30Un autre cas de panne impliquant la casse d’une pièce narrative se trouve dans le chapitre 8, celui qui va de la gymnastique au magnétisme, du magnétisme à la philosophie en passant par le spiritisme, de la philosophie au doute radical et douloureux – lequel conduit nos bonshommes, après un écart vers la corde pour se pendre, à la messe de minuit et donc vers un recyclage, une fois encore, du désir et de l’espérance. Une statue de Saint-Pierre, achetée au temps de l’archéologie40 et demeurée dans le muséum désinvesti, un Saint-Pierre, donc, décontextualisé41, devient obstacle pour Bouvard et Pécuchet, au cours de la crise qui sanctionne l’expérience philosophique.  

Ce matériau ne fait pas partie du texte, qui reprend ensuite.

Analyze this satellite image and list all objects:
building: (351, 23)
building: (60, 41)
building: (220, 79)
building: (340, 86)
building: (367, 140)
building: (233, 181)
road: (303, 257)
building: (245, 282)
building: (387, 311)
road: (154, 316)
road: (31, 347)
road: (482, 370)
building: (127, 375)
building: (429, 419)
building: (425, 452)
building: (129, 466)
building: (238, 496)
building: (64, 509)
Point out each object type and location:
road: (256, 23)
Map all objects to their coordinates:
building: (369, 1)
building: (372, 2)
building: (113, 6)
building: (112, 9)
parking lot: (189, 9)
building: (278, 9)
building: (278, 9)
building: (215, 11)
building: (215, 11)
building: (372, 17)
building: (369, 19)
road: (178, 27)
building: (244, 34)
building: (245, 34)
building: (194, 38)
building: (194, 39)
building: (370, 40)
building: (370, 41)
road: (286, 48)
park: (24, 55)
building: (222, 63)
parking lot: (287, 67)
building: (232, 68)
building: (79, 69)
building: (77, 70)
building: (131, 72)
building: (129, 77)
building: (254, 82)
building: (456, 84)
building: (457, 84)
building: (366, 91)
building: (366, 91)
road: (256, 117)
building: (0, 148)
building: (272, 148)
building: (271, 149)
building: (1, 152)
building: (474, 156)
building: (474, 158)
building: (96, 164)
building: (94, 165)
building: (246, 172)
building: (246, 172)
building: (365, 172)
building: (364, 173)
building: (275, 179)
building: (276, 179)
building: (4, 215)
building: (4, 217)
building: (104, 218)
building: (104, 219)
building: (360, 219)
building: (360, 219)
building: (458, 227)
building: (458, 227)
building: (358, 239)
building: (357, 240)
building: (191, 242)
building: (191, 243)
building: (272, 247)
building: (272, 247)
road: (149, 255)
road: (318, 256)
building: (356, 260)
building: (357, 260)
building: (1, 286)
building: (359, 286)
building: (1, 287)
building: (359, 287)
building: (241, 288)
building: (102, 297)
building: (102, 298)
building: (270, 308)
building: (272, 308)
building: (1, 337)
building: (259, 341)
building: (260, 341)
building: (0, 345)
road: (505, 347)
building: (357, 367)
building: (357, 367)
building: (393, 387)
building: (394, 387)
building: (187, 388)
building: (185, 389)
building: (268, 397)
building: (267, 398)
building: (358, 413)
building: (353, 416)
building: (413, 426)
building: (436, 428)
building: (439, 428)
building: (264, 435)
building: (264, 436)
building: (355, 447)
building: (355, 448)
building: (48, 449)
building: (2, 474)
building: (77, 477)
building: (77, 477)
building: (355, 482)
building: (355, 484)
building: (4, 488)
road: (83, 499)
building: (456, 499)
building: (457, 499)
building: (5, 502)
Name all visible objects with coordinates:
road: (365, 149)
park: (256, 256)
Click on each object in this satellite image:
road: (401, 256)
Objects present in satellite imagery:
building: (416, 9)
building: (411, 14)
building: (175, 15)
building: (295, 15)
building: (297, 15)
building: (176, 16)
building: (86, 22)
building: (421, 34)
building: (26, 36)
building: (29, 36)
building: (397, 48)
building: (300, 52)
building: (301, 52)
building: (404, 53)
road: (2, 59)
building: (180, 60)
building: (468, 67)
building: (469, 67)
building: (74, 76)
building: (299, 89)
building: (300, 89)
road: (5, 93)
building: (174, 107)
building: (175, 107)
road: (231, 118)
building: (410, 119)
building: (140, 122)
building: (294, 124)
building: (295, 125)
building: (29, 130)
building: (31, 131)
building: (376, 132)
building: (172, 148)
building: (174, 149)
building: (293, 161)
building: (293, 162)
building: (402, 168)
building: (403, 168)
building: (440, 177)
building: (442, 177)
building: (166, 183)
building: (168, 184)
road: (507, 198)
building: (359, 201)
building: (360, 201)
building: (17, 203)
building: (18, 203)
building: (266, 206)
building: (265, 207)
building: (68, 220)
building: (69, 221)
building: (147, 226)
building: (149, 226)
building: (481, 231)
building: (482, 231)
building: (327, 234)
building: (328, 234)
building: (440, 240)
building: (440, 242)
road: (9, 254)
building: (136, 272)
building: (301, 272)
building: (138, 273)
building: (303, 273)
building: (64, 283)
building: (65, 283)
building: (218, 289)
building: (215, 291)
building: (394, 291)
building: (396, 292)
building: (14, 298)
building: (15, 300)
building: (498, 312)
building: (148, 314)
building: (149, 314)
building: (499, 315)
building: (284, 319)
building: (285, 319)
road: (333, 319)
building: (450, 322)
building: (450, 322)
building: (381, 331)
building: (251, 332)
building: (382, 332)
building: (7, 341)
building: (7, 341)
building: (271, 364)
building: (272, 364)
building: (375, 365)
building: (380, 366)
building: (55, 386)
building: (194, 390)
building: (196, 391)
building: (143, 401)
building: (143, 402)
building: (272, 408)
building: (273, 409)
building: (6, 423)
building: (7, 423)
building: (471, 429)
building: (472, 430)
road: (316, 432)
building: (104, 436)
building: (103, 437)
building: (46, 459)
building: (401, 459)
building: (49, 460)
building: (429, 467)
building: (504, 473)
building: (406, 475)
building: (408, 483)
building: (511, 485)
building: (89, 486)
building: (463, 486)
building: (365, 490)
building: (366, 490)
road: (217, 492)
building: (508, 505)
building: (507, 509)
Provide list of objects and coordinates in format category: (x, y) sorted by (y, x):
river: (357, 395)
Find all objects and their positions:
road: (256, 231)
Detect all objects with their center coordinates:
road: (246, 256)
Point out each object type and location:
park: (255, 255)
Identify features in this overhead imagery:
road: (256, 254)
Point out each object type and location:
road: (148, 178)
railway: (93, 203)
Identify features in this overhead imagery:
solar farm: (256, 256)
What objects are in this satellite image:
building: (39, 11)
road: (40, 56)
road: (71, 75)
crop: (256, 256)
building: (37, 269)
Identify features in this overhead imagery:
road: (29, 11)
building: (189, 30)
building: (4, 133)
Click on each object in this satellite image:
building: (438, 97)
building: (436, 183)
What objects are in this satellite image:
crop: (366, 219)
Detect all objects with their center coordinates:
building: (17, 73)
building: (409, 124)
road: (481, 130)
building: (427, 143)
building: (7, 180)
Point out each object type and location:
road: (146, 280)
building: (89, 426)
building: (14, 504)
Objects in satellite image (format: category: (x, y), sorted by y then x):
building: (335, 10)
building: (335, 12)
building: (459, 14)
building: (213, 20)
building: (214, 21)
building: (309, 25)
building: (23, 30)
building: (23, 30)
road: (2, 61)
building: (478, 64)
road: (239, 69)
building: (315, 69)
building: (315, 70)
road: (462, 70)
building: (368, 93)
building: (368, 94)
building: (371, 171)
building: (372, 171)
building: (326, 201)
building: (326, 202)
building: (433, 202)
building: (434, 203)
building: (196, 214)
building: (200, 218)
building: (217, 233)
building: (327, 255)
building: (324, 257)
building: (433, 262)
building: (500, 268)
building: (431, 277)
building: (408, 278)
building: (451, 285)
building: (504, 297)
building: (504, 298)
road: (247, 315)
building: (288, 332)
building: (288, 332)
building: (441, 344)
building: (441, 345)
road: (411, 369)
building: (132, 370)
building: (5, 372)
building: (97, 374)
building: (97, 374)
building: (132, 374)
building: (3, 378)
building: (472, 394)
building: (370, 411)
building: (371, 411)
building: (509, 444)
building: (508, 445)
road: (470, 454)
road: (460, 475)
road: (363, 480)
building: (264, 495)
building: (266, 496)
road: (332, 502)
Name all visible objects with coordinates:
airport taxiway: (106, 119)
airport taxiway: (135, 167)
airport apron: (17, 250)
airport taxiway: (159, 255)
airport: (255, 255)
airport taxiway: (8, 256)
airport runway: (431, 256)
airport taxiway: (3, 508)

31La crise couve, les symptômes sont là : « ils étaient las des philosophes. Tant de systèmes vous embrouille ». Se dégageant alors (croient-ils) de la métaphysique – « On peut vivre sans elle» (p. 289) –, ils retournent vers leur jardin, laissé en friche ; mais la méditation leur tombe dessus sans crier gare, « et la métaphysique revenait […] à propos de la pluie ou du soleil, d’un gravier dans leur soulier…» (p. 290). Mais la crise se corse, la panne est proche : 

Ils commençaient des raisonnements sur une base solide. Elle croulait ; – et tout à coup plus d’idée, – comme une mouche s’envole, dès qu’on veut la saisir (id.).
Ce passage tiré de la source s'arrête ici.